(Pictures with circuit source files)
****************************************
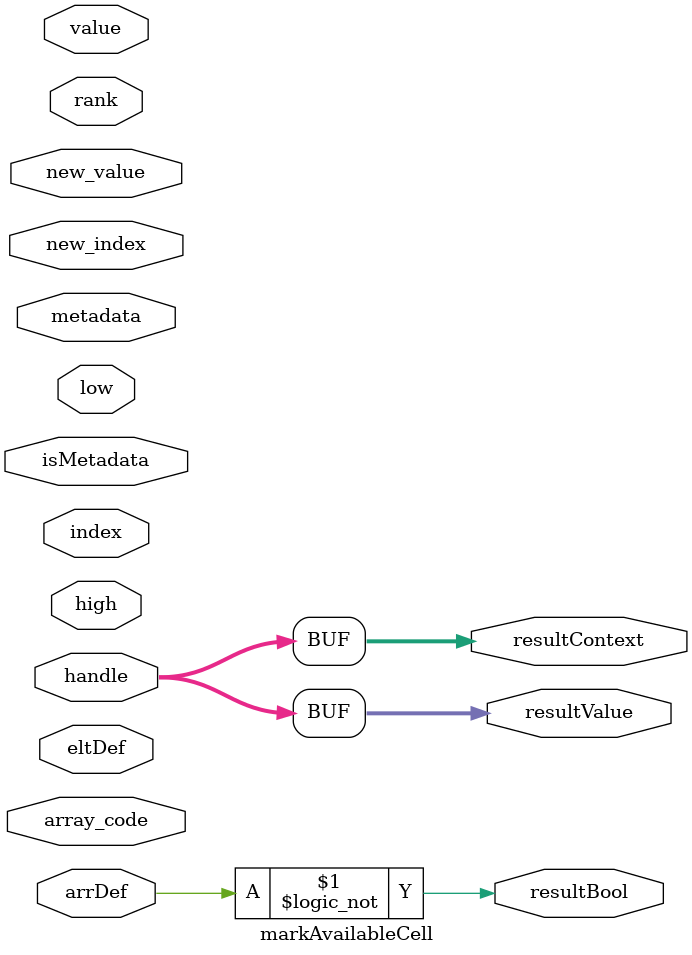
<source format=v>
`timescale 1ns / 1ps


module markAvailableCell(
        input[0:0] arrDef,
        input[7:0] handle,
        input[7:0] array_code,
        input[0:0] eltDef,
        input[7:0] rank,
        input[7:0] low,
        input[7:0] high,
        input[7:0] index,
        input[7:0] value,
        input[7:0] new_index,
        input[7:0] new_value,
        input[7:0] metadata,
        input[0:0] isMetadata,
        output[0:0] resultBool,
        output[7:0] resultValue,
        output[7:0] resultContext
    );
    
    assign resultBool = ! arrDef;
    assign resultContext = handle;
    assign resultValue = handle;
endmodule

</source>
****************************************
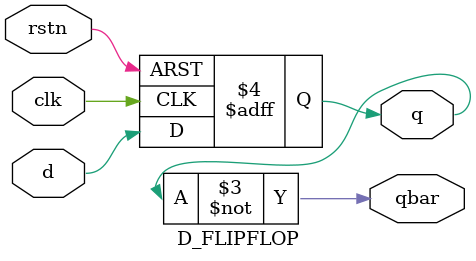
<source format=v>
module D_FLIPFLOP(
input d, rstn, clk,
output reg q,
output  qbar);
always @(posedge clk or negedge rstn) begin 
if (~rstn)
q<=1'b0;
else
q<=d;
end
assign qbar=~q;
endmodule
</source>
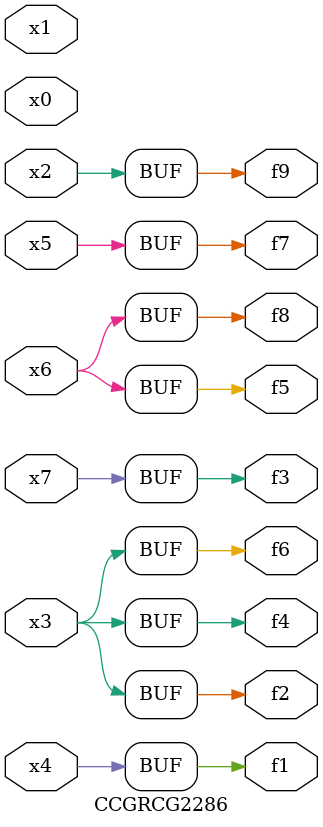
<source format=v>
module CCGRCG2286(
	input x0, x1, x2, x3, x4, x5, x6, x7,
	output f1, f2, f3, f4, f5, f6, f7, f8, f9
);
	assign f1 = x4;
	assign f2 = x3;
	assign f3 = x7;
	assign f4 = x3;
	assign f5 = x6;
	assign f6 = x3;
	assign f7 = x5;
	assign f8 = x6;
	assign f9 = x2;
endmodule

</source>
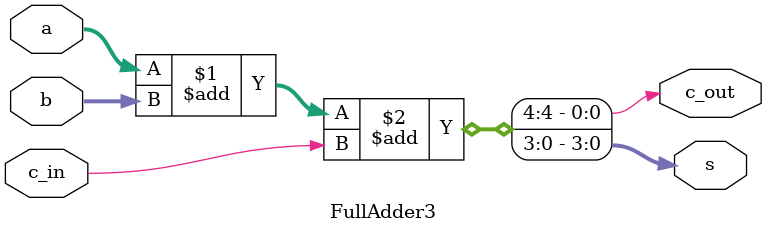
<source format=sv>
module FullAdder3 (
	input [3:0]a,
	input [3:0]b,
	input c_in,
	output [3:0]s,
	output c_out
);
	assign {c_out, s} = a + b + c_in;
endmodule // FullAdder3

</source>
****************************************
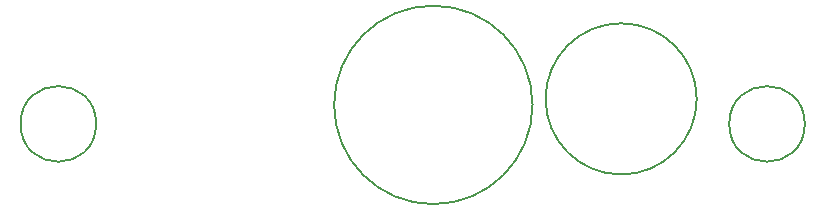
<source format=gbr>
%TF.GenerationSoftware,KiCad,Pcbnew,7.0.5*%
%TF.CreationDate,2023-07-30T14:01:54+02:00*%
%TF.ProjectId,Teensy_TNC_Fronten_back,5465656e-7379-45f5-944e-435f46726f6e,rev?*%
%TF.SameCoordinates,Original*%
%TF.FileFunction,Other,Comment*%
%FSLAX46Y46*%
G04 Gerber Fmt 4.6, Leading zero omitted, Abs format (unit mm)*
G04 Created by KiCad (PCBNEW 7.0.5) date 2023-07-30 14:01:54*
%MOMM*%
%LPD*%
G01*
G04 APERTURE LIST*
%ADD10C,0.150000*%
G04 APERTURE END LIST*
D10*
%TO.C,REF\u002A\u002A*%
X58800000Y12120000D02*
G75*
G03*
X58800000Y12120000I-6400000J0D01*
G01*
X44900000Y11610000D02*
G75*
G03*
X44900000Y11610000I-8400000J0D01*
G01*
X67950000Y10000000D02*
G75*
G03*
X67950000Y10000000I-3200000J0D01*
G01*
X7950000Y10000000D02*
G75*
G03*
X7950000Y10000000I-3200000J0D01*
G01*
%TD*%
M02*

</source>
****************************************
- [Task brief]: Wherever a line contains the string "output", copy that line from the data.

- [Answer]:
        output[0:0] resultBool,
        output[7:0] resultValue,
        output[7:0] resultContext
output reg q,
output  qbar);
	output f1, f2, f3, f4, f5, f6, f7, f8, f9
	output [3:0]s,
	output c_out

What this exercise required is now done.